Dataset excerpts
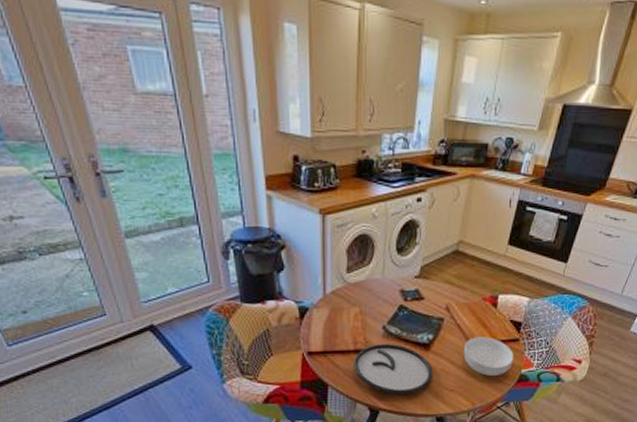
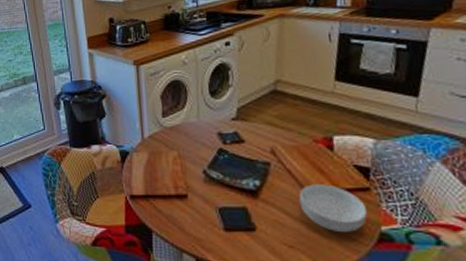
plate: present [354,344,433,395] -> none [176,190,266,247]

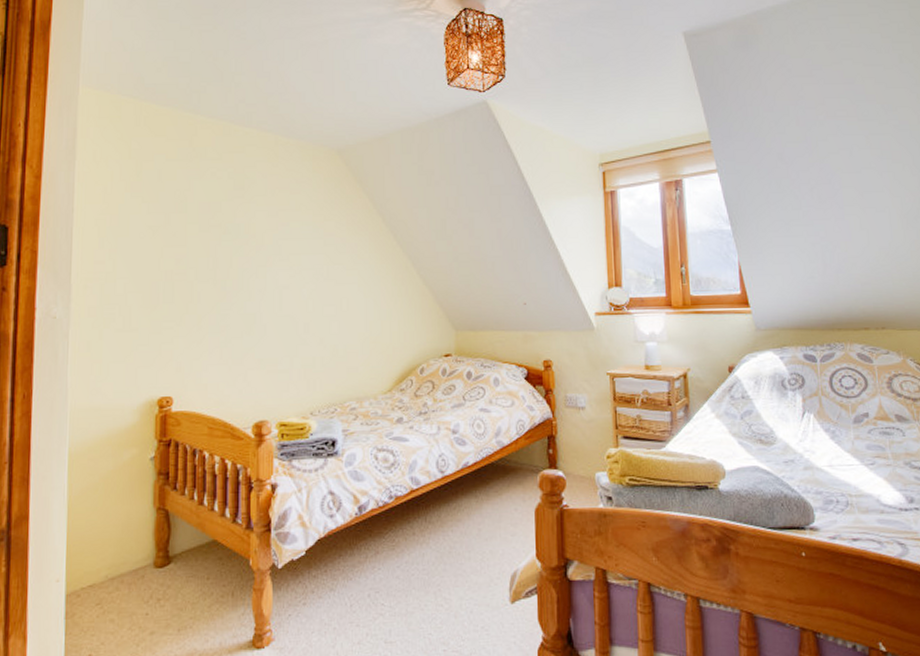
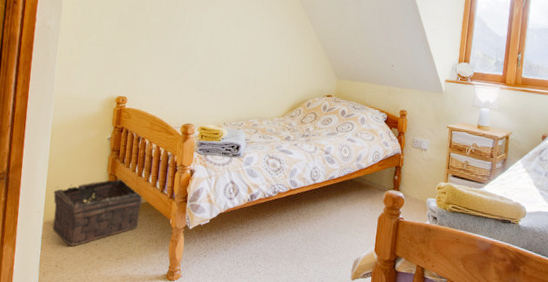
basket: none [77,514,207,622] -> present [52,179,143,246]

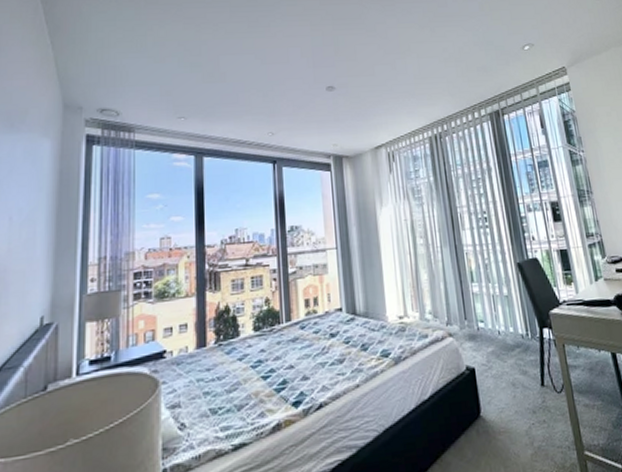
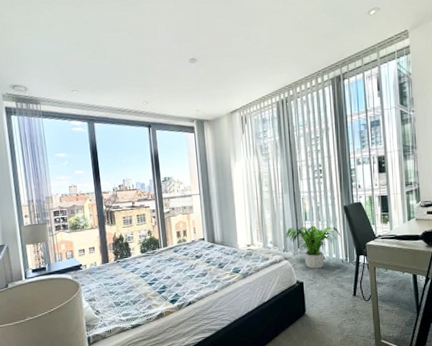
potted plant: none [448,288,517,349] -> present [286,225,341,269]

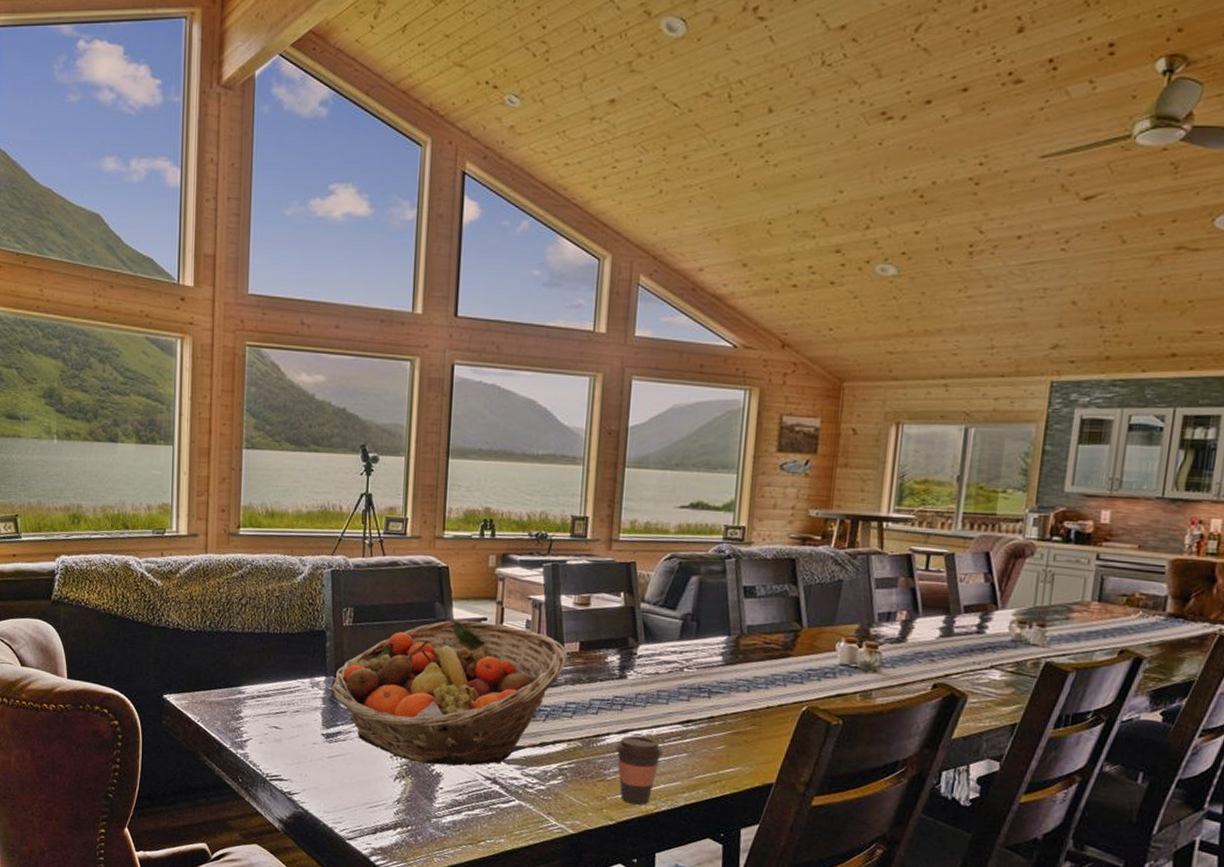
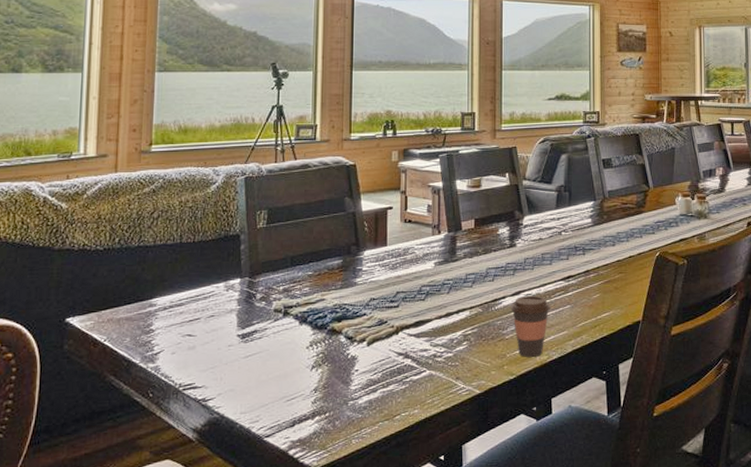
fruit basket: present [332,619,568,766] -> none [247,210,465,349]

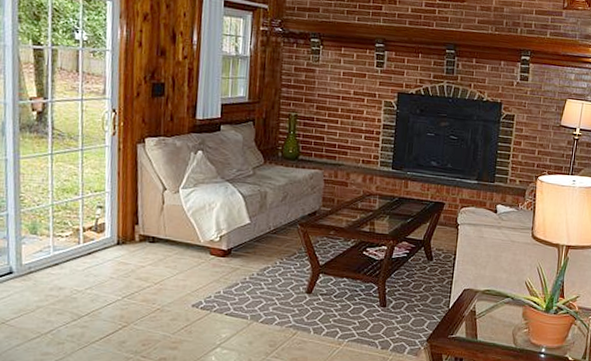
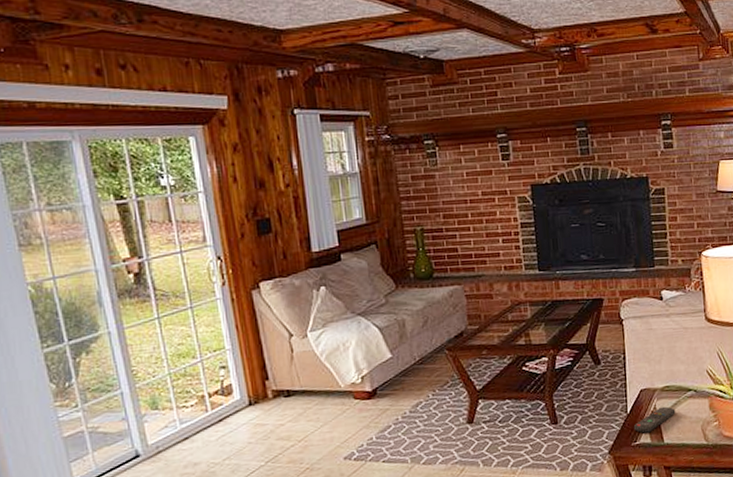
remote control: none [453,307,492,329] -> present [634,406,676,433]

| Requirement |
Make an exact copy of the lines of the records from the line containing "fruit basket: present" through the final line, both ends included, but not of the pictures.

| Your solution |
fruit basket: present [332,619,568,766] -> none [247,210,465,349]

remote control: none [453,307,492,329] -> present [634,406,676,433]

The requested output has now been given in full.